I don't trust it. Mostly because it's under control of Kevin Rose (OG Digg co-founder) and Alexis Ohanian (OG reddit co-founder), both of whom sold out of their original companies. Fair enough, it at least means they have some idea of what they're doing (at least for 2005), but it also means they're going to sell out again sometime. I'm tired finding "new home"s, tired of settling in and getting used to new interfaces, lingo and ways things happen, tired of chasing down new communities, identifying good and bad actors, and establishing ban and follow lists. I'm old and I'm grumpy and I'm tired of this shit.
If joined up I'd have gone full circle
Digg is still a thing?
It went away, became a blog-spam site for a bit and now is coming back.
Correction, it would be reddit's Threads
Just joined Lemmy this month. Decent so far.
I think I'll try Mbin/Pieced soon. Or is that not necessary?
You have access to communities on Piefed/Mbin via Lemmy, but there are additional tools on Piefed (and Mbin) that you might like.
interface is cleaner than Reddit
Ever heard about something called „Frontends”?
Yeah and Reddit killed their API and all third party apps. That's how I got here.
I'm not a native speaker, is "interface" incorrect in this context?
The default interface, yes
But since just about everything has an API, including reddit, its pretty nonsensical to make it an argument, since you can use Any frontend or app for them.
Isn't Reddit making their API paid why most of the people came here?
I doubt we'll see the same kind of exodus to this like what happened with Bluesky and Twitter*. Reddit, for all its faults, doesn't have an Elon Musk at the helm which was a major push factor for both masto and bsky adoption.

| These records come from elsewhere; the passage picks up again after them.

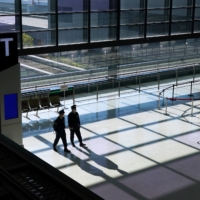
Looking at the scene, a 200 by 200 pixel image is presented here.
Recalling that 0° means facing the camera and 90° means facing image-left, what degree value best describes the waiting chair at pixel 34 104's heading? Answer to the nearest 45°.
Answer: approximately 315°

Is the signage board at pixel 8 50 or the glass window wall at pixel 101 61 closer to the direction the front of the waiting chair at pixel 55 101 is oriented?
the signage board

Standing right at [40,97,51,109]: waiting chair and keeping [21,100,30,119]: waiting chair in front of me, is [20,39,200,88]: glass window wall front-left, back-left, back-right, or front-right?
back-right

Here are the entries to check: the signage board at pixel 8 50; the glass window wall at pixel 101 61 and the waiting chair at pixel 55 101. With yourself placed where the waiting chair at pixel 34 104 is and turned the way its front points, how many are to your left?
2

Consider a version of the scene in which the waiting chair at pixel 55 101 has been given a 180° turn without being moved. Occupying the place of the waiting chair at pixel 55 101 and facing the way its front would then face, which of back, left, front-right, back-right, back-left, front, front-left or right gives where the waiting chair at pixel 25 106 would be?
left

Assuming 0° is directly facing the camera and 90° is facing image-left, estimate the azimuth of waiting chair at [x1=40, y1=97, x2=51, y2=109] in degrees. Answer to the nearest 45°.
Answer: approximately 315°

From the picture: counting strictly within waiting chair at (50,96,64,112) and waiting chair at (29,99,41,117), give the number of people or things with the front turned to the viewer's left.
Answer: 0

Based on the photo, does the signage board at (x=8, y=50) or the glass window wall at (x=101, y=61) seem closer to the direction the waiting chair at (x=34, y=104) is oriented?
the signage board

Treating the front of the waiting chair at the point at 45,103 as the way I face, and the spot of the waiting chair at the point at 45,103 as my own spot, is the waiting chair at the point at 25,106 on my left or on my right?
on my right

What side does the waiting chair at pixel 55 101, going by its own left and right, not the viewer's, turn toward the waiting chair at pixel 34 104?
right

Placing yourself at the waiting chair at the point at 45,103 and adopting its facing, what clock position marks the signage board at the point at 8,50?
The signage board is roughly at 2 o'clock from the waiting chair.
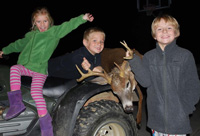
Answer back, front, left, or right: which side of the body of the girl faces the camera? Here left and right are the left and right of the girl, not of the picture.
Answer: front

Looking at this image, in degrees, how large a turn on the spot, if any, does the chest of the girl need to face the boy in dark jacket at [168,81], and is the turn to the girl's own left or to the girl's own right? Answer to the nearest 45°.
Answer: approximately 45° to the girl's own left

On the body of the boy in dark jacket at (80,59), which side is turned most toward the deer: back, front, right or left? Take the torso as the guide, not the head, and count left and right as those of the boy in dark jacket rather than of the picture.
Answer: front

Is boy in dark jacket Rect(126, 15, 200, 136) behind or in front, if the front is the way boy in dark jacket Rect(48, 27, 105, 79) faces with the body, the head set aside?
in front

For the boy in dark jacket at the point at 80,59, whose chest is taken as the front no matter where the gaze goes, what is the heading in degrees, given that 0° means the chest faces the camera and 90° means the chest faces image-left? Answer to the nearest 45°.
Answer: approximately 315°

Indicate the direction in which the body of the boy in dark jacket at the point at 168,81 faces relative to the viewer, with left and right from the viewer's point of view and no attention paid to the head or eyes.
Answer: facing the viewer

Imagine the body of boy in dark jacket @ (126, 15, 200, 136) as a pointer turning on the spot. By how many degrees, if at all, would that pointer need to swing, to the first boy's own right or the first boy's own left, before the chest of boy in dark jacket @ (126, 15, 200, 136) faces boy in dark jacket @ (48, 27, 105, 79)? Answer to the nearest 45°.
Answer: approximately 135° to the first boy's own right

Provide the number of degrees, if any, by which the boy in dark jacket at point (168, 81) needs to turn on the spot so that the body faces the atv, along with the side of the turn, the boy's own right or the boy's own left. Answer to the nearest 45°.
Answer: approximately 90° to the boy's own right

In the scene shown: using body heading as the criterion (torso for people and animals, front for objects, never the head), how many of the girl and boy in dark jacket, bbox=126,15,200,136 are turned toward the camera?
2
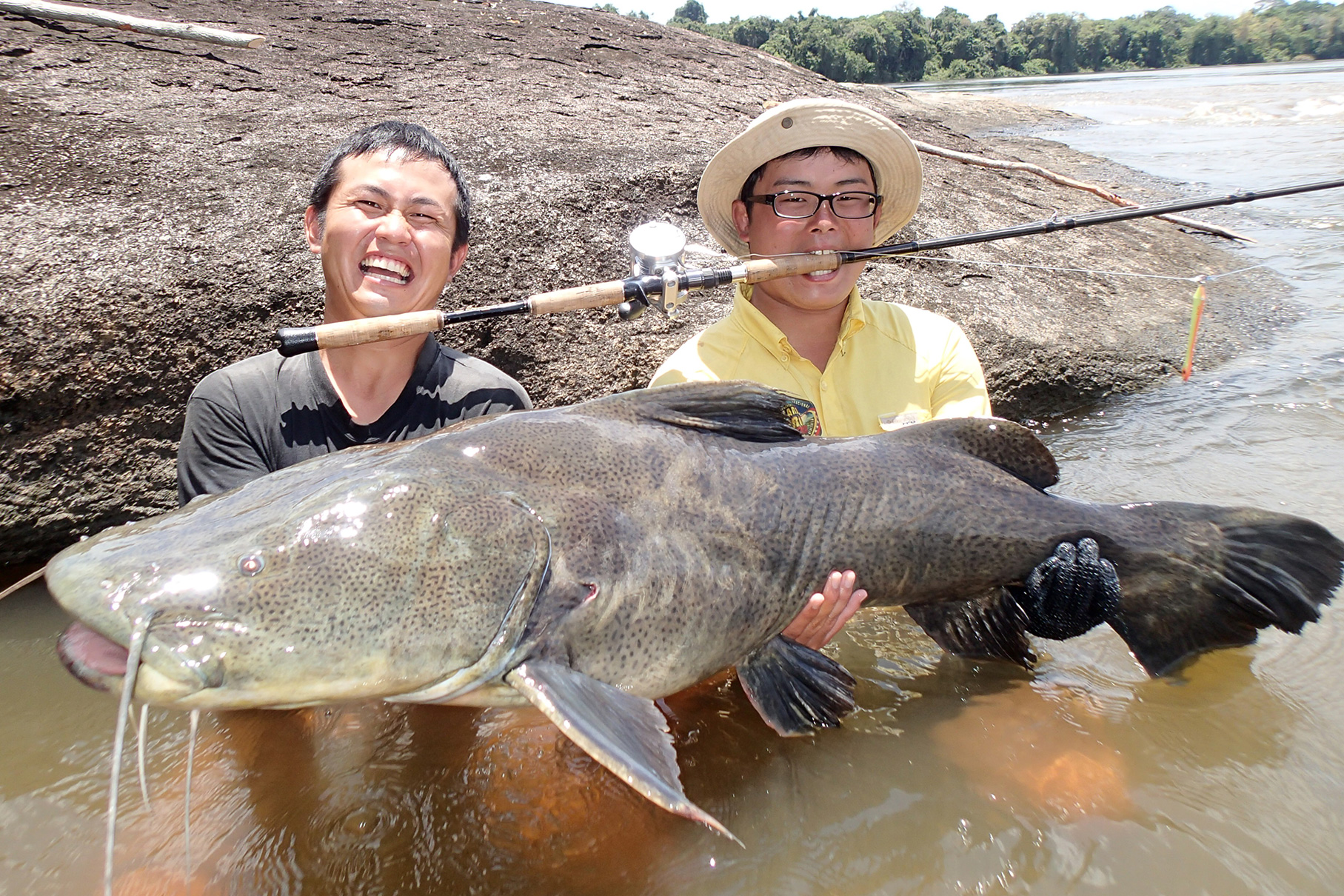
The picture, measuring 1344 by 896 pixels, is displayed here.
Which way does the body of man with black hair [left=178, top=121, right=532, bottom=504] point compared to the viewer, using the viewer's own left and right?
facing the viewer

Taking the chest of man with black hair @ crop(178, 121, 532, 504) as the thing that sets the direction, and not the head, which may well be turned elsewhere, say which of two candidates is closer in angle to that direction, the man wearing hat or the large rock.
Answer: the man wearing hat

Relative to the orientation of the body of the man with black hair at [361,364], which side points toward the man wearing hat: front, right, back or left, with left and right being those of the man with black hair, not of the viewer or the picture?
left

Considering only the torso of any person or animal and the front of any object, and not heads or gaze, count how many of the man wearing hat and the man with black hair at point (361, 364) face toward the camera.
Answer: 2

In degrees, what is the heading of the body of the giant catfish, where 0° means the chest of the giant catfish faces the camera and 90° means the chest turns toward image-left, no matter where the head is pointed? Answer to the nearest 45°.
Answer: approximately 90°

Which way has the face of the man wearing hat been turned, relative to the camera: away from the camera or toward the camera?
toward the camera

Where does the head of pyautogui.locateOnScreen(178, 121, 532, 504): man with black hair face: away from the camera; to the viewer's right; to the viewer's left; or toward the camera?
toward the camera

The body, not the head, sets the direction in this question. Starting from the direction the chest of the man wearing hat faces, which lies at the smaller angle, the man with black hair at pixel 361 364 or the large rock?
the man with black hair

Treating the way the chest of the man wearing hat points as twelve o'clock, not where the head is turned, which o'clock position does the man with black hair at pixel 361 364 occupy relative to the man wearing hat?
The man with black hair is roughly at 2 o'clock from the man wearing hat.
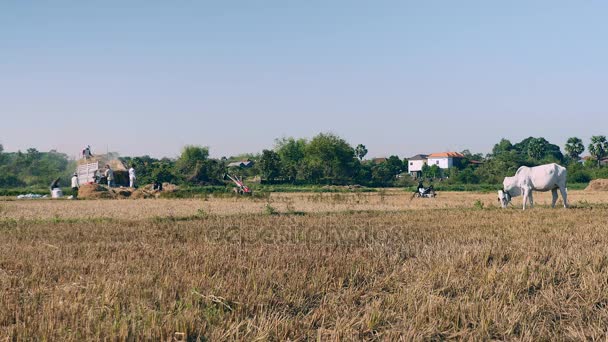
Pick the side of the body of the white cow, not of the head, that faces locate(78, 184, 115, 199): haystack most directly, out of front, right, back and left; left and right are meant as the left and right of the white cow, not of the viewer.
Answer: front

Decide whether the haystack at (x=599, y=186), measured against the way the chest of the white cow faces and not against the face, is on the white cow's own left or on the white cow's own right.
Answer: on the white cow's own right

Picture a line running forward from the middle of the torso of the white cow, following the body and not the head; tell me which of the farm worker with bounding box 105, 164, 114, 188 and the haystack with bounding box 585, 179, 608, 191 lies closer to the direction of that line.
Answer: the farm worker

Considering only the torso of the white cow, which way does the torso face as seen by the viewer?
to the viewer's left

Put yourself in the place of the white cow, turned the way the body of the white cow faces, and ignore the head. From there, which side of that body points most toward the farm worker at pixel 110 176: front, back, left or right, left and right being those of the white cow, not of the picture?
front
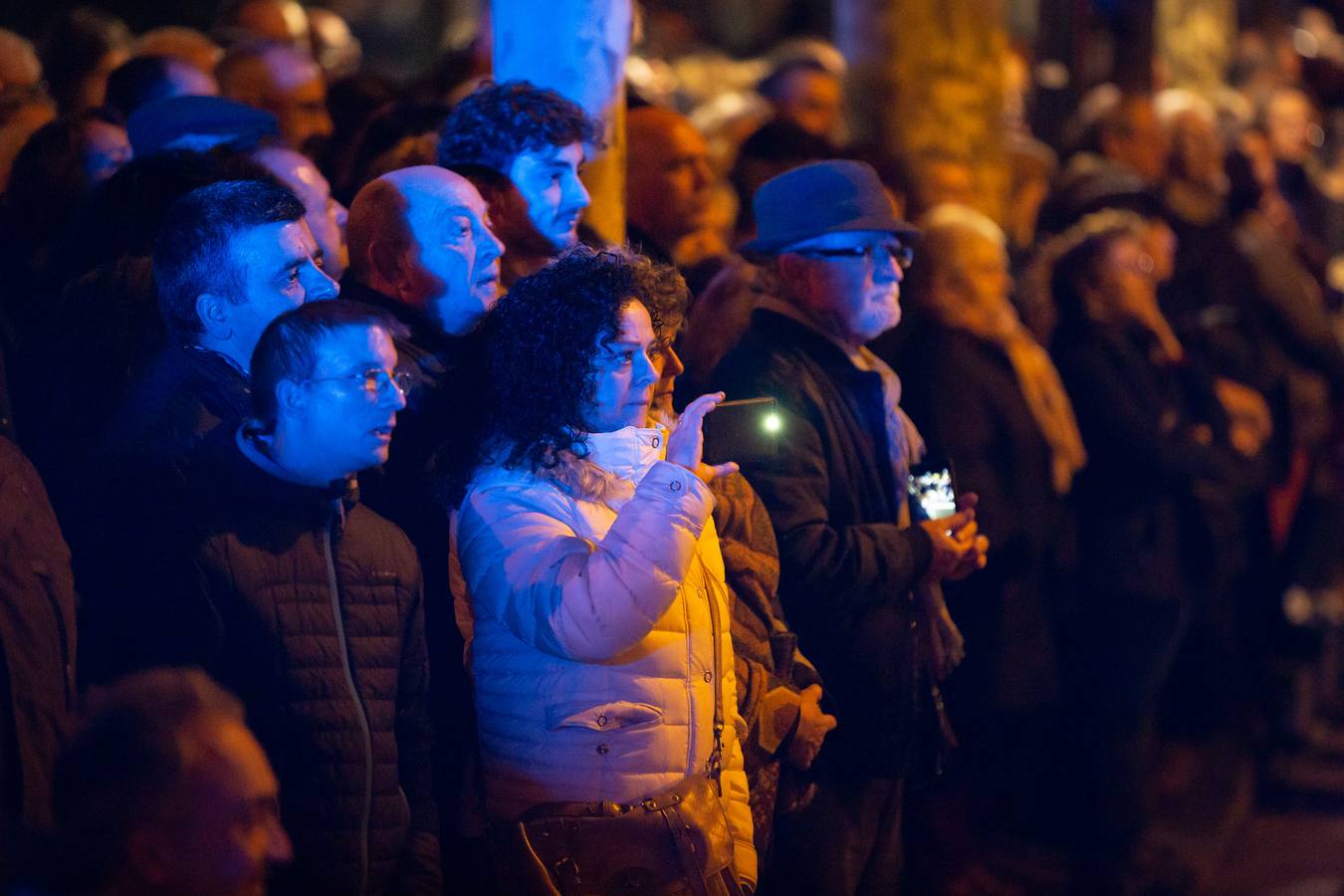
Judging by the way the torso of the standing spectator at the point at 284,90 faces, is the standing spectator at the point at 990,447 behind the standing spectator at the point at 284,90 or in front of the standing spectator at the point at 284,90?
in front

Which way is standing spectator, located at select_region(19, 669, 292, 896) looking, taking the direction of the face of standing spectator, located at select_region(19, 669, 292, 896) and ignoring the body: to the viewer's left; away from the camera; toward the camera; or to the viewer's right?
to the viewer's right

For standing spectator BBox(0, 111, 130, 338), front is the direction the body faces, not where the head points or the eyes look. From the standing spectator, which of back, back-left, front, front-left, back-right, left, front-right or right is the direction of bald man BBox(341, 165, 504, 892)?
front-right

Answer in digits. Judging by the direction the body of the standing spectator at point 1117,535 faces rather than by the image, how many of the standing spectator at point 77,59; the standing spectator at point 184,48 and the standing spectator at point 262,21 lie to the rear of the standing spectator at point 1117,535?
3

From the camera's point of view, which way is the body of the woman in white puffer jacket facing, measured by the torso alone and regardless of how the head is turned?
to the viewer's right

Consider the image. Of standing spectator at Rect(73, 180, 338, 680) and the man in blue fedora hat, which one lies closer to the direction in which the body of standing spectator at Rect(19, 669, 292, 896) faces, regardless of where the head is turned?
the man in blue fedora hat

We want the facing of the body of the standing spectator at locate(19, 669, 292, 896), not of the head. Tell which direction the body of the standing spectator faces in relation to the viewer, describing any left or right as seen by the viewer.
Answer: facing to the right of the viewer

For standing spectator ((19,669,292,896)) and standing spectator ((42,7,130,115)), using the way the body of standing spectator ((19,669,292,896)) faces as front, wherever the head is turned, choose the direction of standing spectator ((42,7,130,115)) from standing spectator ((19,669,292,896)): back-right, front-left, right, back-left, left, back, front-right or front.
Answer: left

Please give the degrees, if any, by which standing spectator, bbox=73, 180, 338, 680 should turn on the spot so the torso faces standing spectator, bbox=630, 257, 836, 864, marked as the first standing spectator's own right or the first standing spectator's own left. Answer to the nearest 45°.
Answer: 0° — they already face them

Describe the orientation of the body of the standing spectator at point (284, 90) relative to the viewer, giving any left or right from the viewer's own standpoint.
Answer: facing to the right of the viewer

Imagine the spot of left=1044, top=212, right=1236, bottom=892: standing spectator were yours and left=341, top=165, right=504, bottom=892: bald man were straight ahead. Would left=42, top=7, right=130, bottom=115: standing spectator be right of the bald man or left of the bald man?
right

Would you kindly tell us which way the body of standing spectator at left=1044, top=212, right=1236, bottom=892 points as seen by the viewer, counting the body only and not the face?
to the viewer's right

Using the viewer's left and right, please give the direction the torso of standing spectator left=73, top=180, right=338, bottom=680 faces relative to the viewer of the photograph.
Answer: facing to the right of the viewer
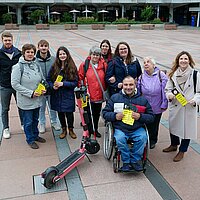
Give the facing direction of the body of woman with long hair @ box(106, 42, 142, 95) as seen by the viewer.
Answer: toward the camera

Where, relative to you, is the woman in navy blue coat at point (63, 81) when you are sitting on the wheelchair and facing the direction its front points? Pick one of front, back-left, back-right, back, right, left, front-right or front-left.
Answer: back-right

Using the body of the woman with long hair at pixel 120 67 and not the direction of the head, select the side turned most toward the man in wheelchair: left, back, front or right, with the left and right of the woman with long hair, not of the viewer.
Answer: front

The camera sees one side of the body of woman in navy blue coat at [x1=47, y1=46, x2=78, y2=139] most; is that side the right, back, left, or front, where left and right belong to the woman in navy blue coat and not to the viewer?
front

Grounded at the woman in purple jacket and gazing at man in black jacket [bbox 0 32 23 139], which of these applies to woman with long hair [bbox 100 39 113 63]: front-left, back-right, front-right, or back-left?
front-right

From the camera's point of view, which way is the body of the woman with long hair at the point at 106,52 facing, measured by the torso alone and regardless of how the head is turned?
toward the camera

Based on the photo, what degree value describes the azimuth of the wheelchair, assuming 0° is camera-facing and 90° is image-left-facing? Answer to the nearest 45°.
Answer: approximately 0°

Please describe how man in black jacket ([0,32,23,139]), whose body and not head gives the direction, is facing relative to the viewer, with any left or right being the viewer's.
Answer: facing the viewer

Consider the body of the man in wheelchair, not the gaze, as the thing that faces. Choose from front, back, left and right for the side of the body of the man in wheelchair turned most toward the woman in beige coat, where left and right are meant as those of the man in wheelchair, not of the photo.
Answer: left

* Also it should be pointed out that Bsky has ~10 million MAU while Twitter still has ~350 million, so the exodus wasn't even that large.
I could see it hitting more ppl than here at least, marketing and ads alone, and ofc some ppl find signing up here, finding an app, etc. confusing while there is obvious with just one app and site
Good point about Musk, let's see how it goes
- Also it should be pointed out that Bsky has ~10 million MAU while Twitter still has ~350 million, so the exodus wasn’t even that large.
Network effect is at play, but still impressive compared to Mastodon numbers
Nah. The Bluesky of Reddit will be whatever Kn0thing/Alexis Ohanian is cooking.